# What you have to do:
Copy out every item below word for word.

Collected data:
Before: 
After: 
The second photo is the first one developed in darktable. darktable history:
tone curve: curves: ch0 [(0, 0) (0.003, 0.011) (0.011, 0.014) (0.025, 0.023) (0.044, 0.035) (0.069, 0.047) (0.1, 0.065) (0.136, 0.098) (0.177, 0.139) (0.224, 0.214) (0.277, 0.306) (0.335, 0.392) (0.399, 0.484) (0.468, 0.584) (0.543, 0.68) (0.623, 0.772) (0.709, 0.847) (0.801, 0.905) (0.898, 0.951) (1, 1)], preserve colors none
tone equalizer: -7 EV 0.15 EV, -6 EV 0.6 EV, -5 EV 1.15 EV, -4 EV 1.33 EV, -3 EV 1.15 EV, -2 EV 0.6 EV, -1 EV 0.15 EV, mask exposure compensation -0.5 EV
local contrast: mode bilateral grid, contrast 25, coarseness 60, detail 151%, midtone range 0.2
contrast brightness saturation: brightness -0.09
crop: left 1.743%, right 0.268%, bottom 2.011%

# Response to the task:
Before: 
After: 
The second photo is the first one developed in darktable. darktable history:
tone curve: curves: ch0 [(0, 0) (0.003, 0.011) (0.011, 0.014) (0.025, 0.023) (0.044, 0.035) (0.069, 0.047) (0.1, 0.065) (0.136, 0.098) (0.177, 0.139) (0.224, 0.214) (0.277, 0.306) (0.335, 0.392) (0.399, 0.484) (0.468, 0.584) (0.543, 0.68) (0.623, 0.772) (0.709, 0.847) (0.801, 0.905) (0.898, 0.951) (1, 1)], preserve colors none
tone equalizer: -7 EV 0.15 EV, -6 EV 0.6 EV, -5 EV 1.15 EV, -4 EV 1.33 EV, -3 EV 1.15 EV, -2 EV 0.6 EV, -1 EV 0.15 EV, mask exposure compensation -0.5 EV
local contrast: mode bilateral grid, contrast 25, coarseness 60, detail 151%, midtone range 0.2
contrast brightness saturation: brightness -0.09
crop: left 1.743%, right 0.268%, bottom 2.011%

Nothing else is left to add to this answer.